A Change Is Gonna Come, written and beautifully sung by Sam Cooke is one of my favorite songs. While his lyrics are sad, Sam’s song offers a message of hope – of freedom – of equality. Doing my best to cling to this hope, I try not to focus on racial oppression that continues to haunt African Descendants of Slavery and other Black peoples, worldwide. As a child of the Civil Rights Movement, I thought that hatred centered on the social construct of race and immutable skin pigmentation would soon end. Obviously, hate is growing.
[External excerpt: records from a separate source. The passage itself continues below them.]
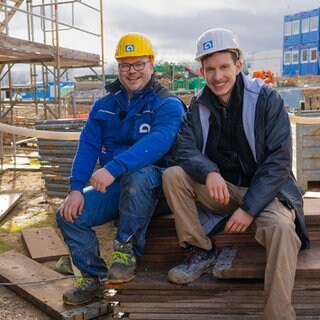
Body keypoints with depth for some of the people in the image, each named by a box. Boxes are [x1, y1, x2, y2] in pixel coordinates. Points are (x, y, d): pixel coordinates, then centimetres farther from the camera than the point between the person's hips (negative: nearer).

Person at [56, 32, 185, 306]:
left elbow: (157, 142, -28)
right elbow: (88, 146, 0)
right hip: (115, 184, 5)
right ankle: (95, 277, 8)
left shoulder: (168, 104, -9)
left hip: (152, 183, -5)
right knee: (69, 215, -13)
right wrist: (76, 188, -16)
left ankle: (127, 249, -17)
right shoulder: (104, 105, 9)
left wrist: (114, 167, -42)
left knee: (136, 175, -39)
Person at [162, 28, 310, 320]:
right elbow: (185, 149, -6)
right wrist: (209, 173, -30)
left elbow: (279, 161, -14)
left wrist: (249, 208, -22)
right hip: (220, 189, 4)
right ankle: (201, 251, -5)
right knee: (172, 176, -18)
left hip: (264, 190, -4)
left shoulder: (267, 99, -10)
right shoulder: (199, 106, 3)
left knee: (281, 227, -35)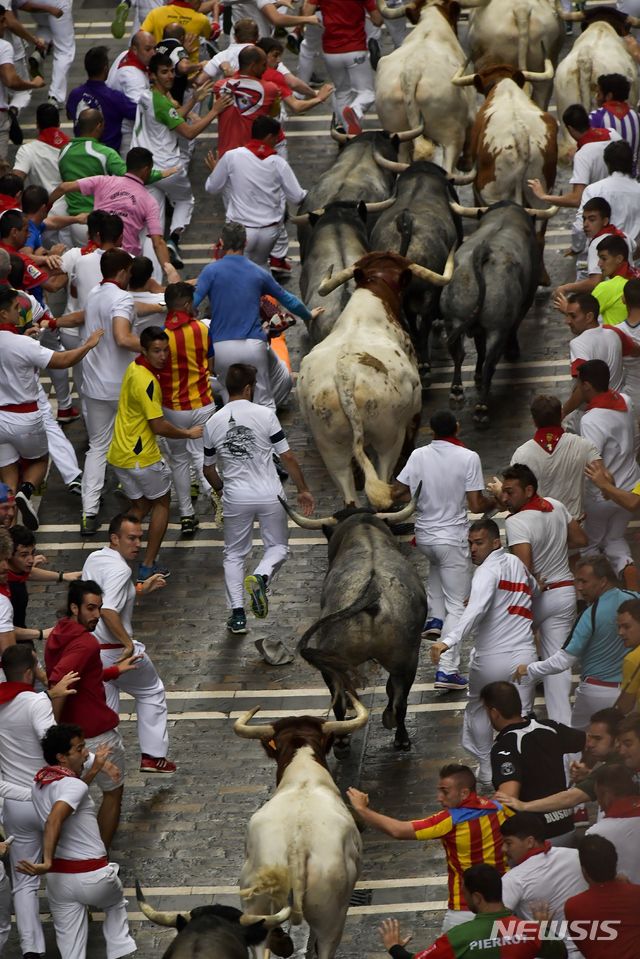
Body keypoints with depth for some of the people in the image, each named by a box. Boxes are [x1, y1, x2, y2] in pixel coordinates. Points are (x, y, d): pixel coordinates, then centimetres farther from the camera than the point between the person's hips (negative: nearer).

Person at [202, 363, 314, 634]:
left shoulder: (213, 423, 0)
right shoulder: (264, 415, -9)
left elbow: (208, 469, 11)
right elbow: (287, 457, -6)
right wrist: (303, 490, 6)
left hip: (235, 498, 2)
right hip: (269, 494, -2)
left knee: (234, 555, 16)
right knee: (278, 546, 16)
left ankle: (237, 614, 7)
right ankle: (261, 577, -16)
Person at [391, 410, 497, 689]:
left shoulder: (419, 456, -5)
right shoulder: (468, 458, -14)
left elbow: (397, 492, -1)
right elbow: (476, 505, -14)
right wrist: (496, 502, 6)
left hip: (424, 537, 4)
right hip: (453, 538, -4)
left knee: (436, 563, 40)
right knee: (457, 606, 2)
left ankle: (434, 619, 26)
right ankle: (447, 670, -5)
Awakening to news of Jacksonville, Florida’s, Dollar Tree Store Massacre was heart wrenching. Three more “innocent” Black souls, who simply dared to shop in their “own neighborhood”, were wiped out in a hail of bullets, fired by a young white man. The gunman had first stopped at a historically Black college compounded my pain. No wonder students attending alma maters like my own are stressed beyond measure. The omnipresence of hate makes them fear for their safety. My alma mater sits on 800 acres of beautiful, tree-filled acres of land in Alabama. It’s situated only twenty minutes from Auburn University. When my husband and I took our children there for a campus visit years ago, I was astonished to enter a tall, iron gate surrounding it and even more astonished to encounter a security gate with a guard house, manned by an armed guard. Students were on hiatus, so the guard declined my request to go onto campus. Never would I have imagined that my university would require any security – let alone that of this magnitude. I am thankful, though, that students living and studying within its gates are protected. That is, if they stay inside the cocoon.